In their paper, Cowtan & Way apply a kriging approach to fill in the gaps between surface measurements, but they do so for both land and oceans. In a second approach, they also take advantage of the near-global coverage of satellite observations, combining the University of Alabama at Huntsville (UAH) satellite temperature measurements with the available surface data to fill in the gaps with a ‘hybrid’ temperature data set. They found that the kriging method works best to estimate temperatures over the oceans, while the hybrid method works best over land and most importantly sea ice, which accounts for much of the unobserved region.
Cowtan & Way investigate the claim of a global surface warming ‘pause’ over the past 16 years by examining the trends from 1997 through 2012. While HadCRUT4 only estimates the surface warming trend at 0.046°C per decade during that time, and NASA puts it at 0.080°C per decade, the new kriging and hybrid data sets estimate the trend during this time at 0.11 and 0.12°C per decade, respectively.
These results indicate that the slowed warming of average global surface temperature is not as significant as previously believed. Surface warming has slowed somewhat, in large part due to more overall global warming being transferred to the oceans over the past decade. However, these sorts of temporary surface warming slowdowns (and speed-ups) occur on a regular basis due to short-term natural influences.
The results of this study also have bearing on some recent research. For example, correcting for the recent cool bias indicates that global surface temperatures are not as far from the average of climate model projections as we previously thought, and certainly fall within the range of individual climate model temperature simulations. Recent studies that concluded the global climate is a bit less sensitive to the increased greenhouse effect than previously believed may also have somewhat underestimated the actual climate sensitivity.
This is of course just one study, as Dr. Cowtan is quick to note.
“No difficult scientific problem is ever solved in a single paper. I don’t expect our paper to be the last word on this, but I hope we have advanced the discussion.”
To give a flavor of twitter discussion:
John Kennedy: The irony is that the study being used to bash HadCRUT4 assumes that HadCRUT4 is correct where we have data.
The paper is getting plenty of media attention, I’m also getting queries from reporters.
Let’s take a look at the 3 methods they use to fill in missing data, primarily in Africa, Arctic, and Antarctic.
- 1. Kriging
- 2. UAH satellite analyses of surface air temperature
- 3. NCAR NCEP reanalysis
The state that most of the difference in their reconstructed global average comes from the Arctic, so I focus on the Arctic (which is where I have special expertise in any event).
First, Kriging.
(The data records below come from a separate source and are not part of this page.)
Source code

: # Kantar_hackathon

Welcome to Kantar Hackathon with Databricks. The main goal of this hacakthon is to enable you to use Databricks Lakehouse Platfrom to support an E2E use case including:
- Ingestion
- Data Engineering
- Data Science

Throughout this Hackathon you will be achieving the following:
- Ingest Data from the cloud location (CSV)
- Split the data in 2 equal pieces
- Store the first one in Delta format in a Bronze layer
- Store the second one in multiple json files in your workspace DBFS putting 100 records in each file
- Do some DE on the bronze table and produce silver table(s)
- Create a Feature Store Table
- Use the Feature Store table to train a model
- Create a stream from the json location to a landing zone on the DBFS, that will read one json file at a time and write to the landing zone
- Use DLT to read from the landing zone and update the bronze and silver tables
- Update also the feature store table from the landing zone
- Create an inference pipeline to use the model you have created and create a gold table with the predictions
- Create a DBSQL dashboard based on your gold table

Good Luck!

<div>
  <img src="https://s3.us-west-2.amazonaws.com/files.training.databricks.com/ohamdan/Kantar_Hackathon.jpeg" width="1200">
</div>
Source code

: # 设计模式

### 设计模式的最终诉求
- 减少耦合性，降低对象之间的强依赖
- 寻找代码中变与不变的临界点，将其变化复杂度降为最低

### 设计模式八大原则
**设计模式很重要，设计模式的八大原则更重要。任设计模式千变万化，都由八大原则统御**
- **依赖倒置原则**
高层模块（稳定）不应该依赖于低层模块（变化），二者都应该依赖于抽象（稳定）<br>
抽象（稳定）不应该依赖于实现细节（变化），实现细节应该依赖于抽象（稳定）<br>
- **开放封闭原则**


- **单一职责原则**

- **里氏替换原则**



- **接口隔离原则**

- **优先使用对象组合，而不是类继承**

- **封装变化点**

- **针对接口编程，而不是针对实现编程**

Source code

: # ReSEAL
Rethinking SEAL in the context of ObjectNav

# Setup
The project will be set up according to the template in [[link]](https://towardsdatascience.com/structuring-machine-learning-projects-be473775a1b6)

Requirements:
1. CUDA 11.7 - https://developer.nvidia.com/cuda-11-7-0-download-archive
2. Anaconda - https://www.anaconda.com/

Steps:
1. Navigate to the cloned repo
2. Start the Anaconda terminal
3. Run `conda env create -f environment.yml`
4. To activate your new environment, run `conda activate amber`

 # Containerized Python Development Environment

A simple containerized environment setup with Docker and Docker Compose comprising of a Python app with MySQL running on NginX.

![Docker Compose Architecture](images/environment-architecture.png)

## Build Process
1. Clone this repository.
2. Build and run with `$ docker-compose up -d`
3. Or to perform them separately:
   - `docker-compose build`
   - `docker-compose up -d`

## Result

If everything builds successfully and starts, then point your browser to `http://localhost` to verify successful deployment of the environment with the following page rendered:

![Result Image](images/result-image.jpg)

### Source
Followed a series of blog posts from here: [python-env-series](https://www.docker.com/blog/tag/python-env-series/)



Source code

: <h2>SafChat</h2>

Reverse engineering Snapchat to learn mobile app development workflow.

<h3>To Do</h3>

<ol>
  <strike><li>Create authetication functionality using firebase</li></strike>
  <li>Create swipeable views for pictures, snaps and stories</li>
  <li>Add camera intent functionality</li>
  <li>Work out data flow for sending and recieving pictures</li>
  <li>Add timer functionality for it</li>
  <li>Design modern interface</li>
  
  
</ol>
Kriging across land/ocean/sea ice boundaries makes no physical sense. While the paper cites Rigor et al. (2000) that shows ‘some’ correlation in winter between land and sea ice temps at up to 1000 km, I would expect no correlation in other seasons.
Second, UAH satellite analyses. Not useful at high latitudes in the presence of temperature inversions and not useful over sea ice (which has a very complex spatially varying microwave emission signature). Hopefully John Christy will chime in on this.
Third, re reanalyses in the Arctic. See Fig 1 from this paper, which gives you a sense of the magnitude of grid point errors for one point over an annual cycle. Some potential utility here, but reanalyses are not useful for trends owing to temporal inhomogeneities in the datasets that are assimilated.
So I don’t think Cowtan and Wray’s analysis adds anything to our understanding of the global surface temperature field and the ‘pause.’
The bottom line remains Ed Hawkins’ figure that compares climate model simulations for regions where the surface observations exist. This is the appropriate way to compare climate models to surface observations, and the outstanding issue is that the climate models and observations disagree.